Einmal im Jahr kommen die Fledermaus-Experten zur "Inventur" in die Anlagen. Auch in den Stollen schräg gegenüber bei "Bäcker Heinz" in Tesperhude. In der Stahltür gibt es einen kleinen Schlitz, der den Tieren ausreicht, um das ansonsten verborgene Refugium zu erreichen. Aus dem Stahlbeton ragen kleine Eisenhaken, an die sich die Tiere hängen. In dieser Haltung harren sie dann meistens vom ersten Frost im November oder Dezember bis in den April hinein aus.

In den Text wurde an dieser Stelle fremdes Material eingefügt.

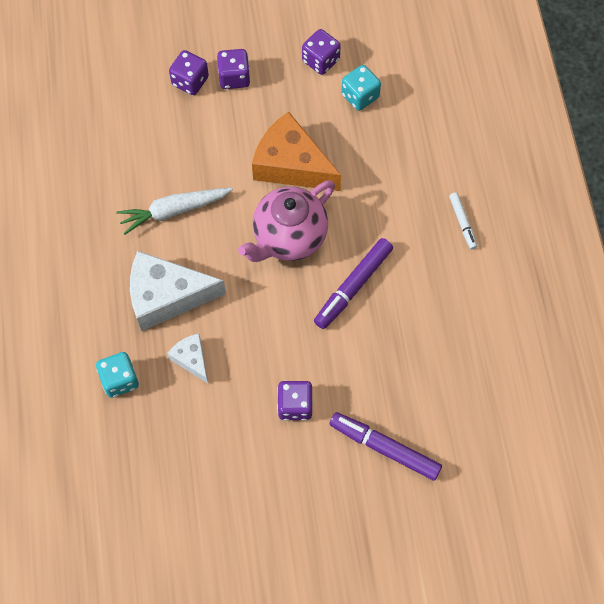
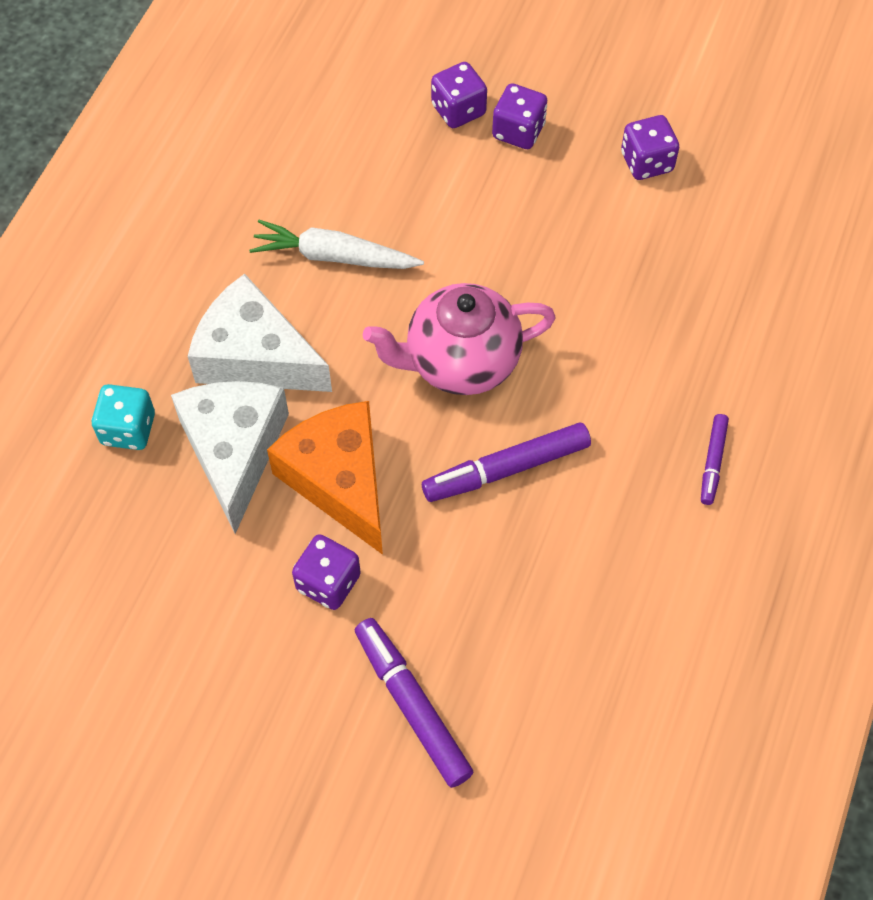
camera: 30 degrees right, 5 degrees down
white cheese [167,333,208,383] -> white cheese [171,381,289,534], size x1.97
orange cheese [252,112,341,191] -> orange cheese moved to [267,401,383,555]
turquoise dice [341,65,381,111] -> none
white marker [449,192,477,250] -> purple marker [701,414,729,505]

Etwa ein Viertel ihres Körpergewichts haben sich die Tiere im Herbst als Fettpolster am Bauch und im Nacken zugelegt, um davon zehren zu können. In dem Stollen findet Götsche ein "Braunes Langohr" und zehn Wasserfledermäuse.

"Hier ist besonders interessant, wie sich die Zahl der Tiere entwickelt hat. Nachdem wir lange Zeit nicht eine einzige Fledermaus entdecken konnten und dann das erste Tier da war, stieg ihre Zahl in den Folgejahren auf etwa acht bis 15 pro Jahr. Das Quartier scheint sich dann wirklich herumzusprechen", sagt Götsche.

Gestern zählte er elf Tiere in dem ehemaligen Luftschutzbunker und war mit dieser "Ausbeute" zufrieden.

Aufgrund seiner explosiven Geschichte bietet Geesthacht viele weitere Unterkünfte, die der Nabu gar nicht betreut. "Solche Trümmergebäude wie die nach dem Zweiten Weltkrieg zerstörten Bunker- und Produktionsanlagen der Dynamitfabrik sind ideal", weiß Bahr.

Der Nabu hatte zwar auch in den Besenhorster Sandbergen Quartiere eingerichtet, die Betreuung dort aber aufgegeben, weil sie zunehmend mutwillig zerstört wurden. Ein Problem, von dem auch Götsche weiß. "Immer mehr 'Schatzsucher' erkunden heute alte Bunker- und Fabrikanlagen und stören dann die dort untergekommenen Fledermäuse", sagt er. Werden die Tiere aufgeschreckt, verbrauchen sie in einer Stunde so viel Energie wie sonst innerhalb einer ganzen Woche Winterschlaf.

Roland Doerffer vom Geesthachter Nabu begleitete die Fledermaus-Zählung, um einen Film zu produzieren, der bei Kinovorführungen im Kleinen Theater Schillerstraße als Vorfilm gezeigt werden soll. Fledermäuse gelten als vom Aussterben bedrohte Tiere und sind laut Bundesnaturschutzgesetz besonders geschützt. Es ist verboten, ihnen nachzustellen, sie zu fangen, zu verletzen oder zu töten. Darüber hinaus sind auch ihre Brut-, Wohn- und Zufluchtstätten geschützt.